Liquidity in Evergreen Funds

Liquidity in Evergreen Funds Evergreen vehicles and interval funds have shown significant growth, nearly doubling their assets over the past three years to democratize access to private markets. However, their semi-liquid structure introduces a frequently underestimated risk: liquidity is the main operational risk, as it determines the actual capacity to exit when needed. Understanding how these mechanisms work is as important as analyzing performance.

Unlike other structures, SEC-regulated interval funds operate under a demanding framework with mandatory periodic liquidity windows, with 5% quarterly repurchases being the most common standard. To meet these redemptions, funds combine various tools: cash, liquid assets, credit lines, and portfolio cash flows. Regulation protects the process, not the outcome; if redemptions exceed the offered amount, pro-rata applies.
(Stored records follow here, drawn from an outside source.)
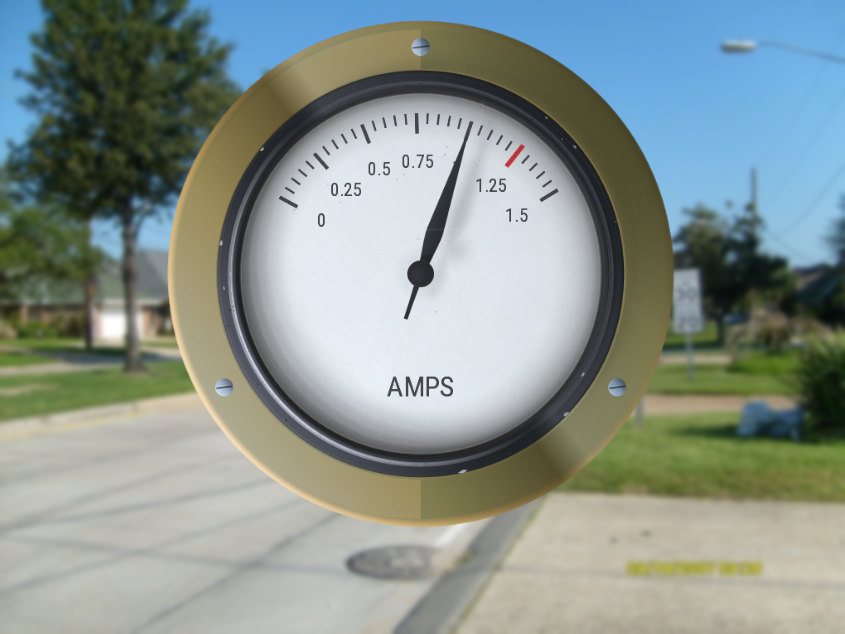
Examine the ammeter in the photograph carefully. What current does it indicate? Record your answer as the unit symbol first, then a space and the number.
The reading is A 1
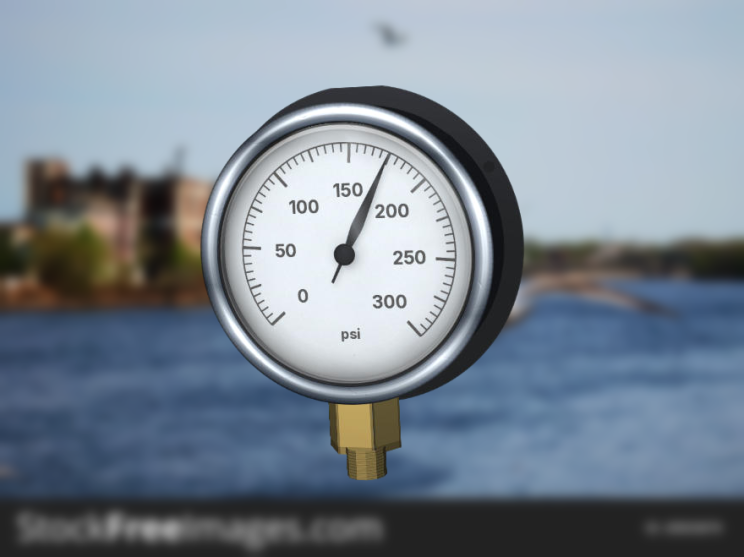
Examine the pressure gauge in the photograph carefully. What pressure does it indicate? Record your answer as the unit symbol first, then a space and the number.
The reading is psi 175
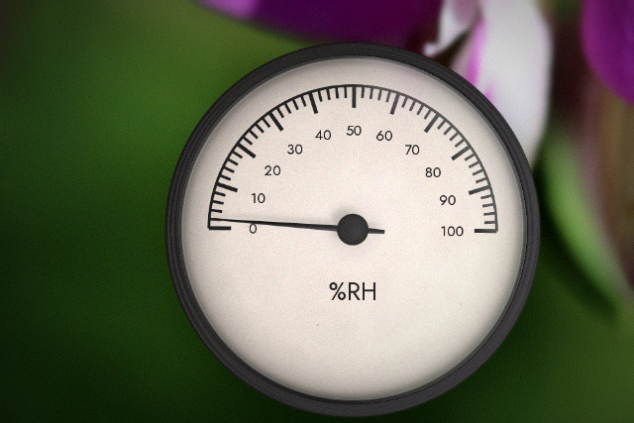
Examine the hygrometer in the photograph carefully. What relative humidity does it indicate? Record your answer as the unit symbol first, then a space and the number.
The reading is % 2
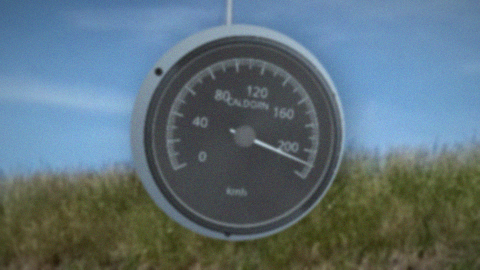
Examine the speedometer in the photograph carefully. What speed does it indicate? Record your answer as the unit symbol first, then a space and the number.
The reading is km/h 210
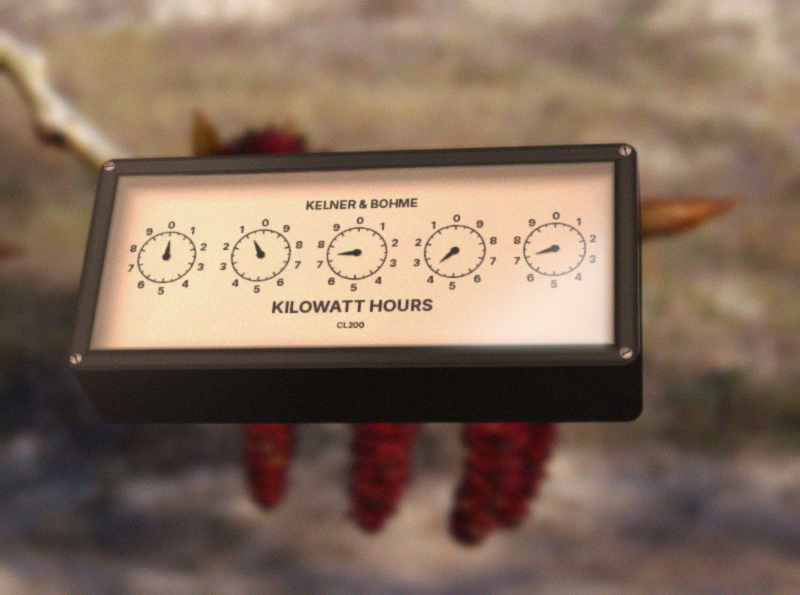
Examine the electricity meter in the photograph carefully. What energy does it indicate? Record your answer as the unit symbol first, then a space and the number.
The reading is kWh 737
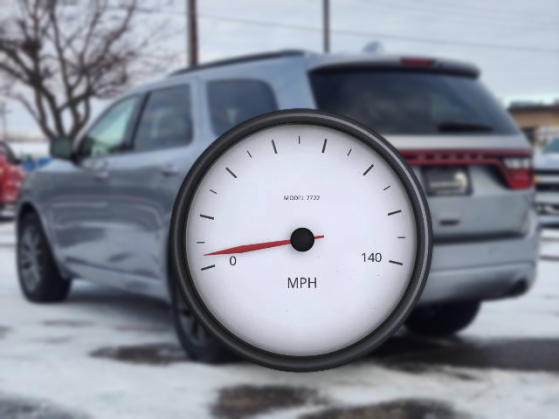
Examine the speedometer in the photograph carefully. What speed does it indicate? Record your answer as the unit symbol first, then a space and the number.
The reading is mph 5
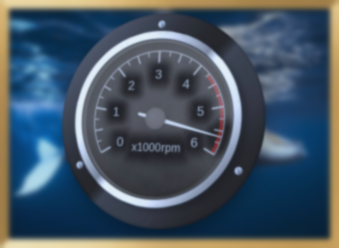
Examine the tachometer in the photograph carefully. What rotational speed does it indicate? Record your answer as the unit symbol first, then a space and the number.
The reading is rpm 5625
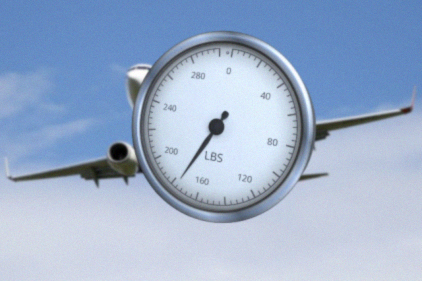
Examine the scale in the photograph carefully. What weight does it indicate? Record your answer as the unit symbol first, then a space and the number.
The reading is lb 176
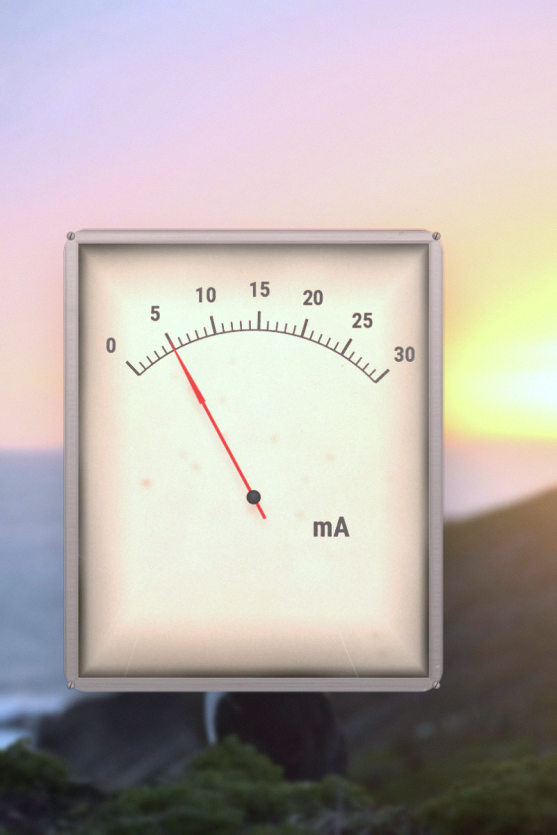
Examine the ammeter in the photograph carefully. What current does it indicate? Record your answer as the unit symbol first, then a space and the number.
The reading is mA 5
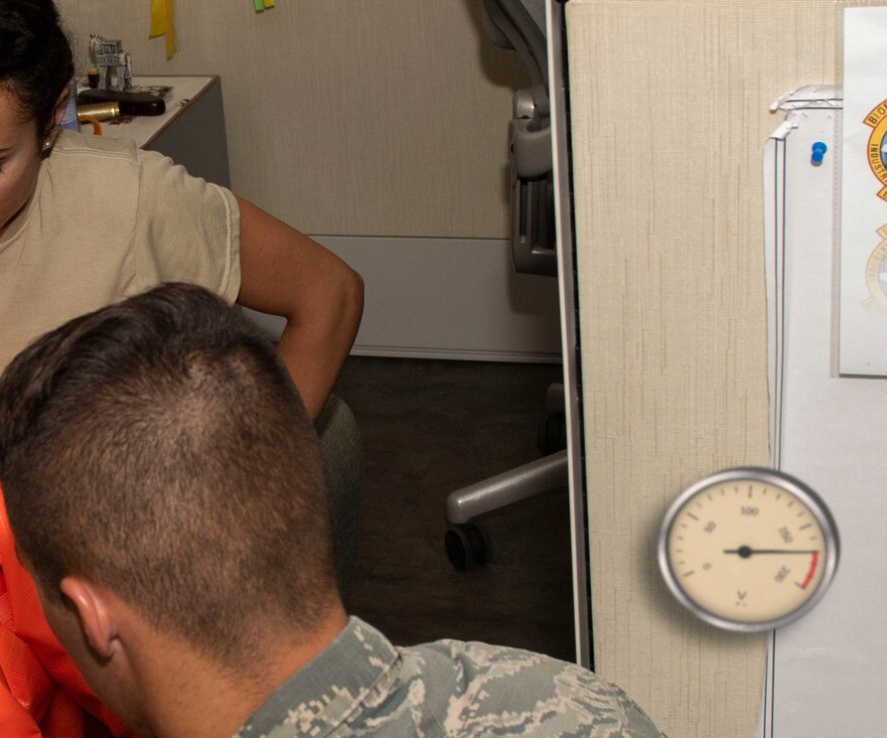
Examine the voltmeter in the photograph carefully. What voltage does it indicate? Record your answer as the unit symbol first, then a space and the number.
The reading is V 170
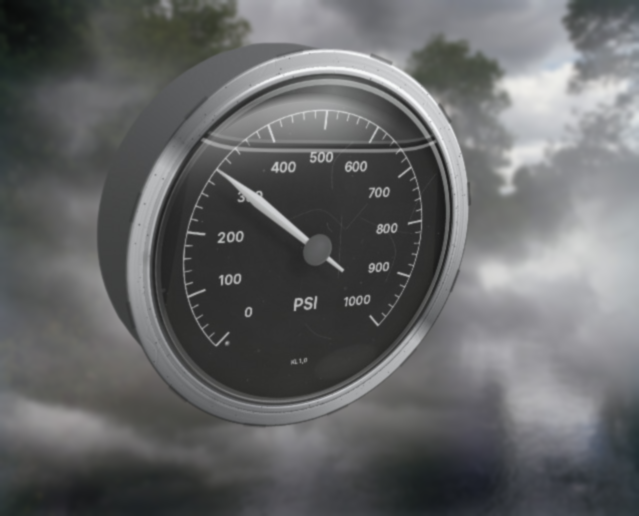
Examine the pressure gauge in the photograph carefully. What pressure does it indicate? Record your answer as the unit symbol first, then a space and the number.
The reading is psi 300
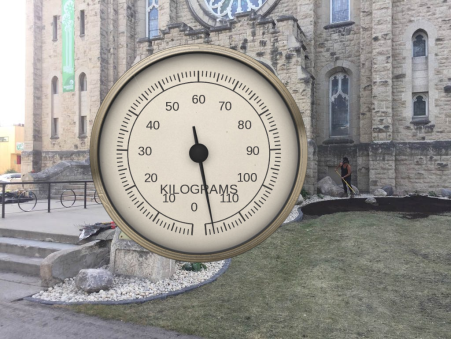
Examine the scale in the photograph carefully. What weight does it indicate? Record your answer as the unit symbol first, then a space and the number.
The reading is kg 118
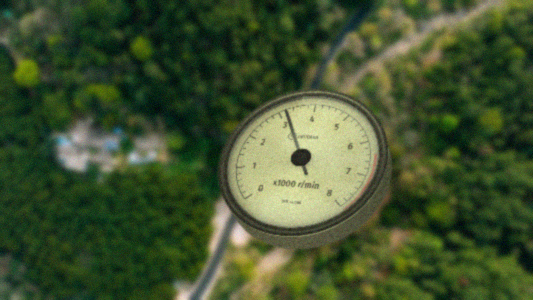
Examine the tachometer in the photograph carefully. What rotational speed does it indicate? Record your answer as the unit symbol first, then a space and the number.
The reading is rpm 3200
The underlying strategy largely defines the quality of this liquidity. Private debt aligns naturally with these structures thanks to its stable and recurring flows, showing greater resilience during stress episodes. In contrast, strategies like real estate and private equity depend more on exit events or asset sales, making them more vulnerable to the market cycle. The report emphasizes that liquidity management requires dedicated teams and warns against attractive distributions that may actually be disguised return of capital if the NAV falls simultaneously. In this context, comprehensive due diligence on each individual fund is an indispensable minimum standard.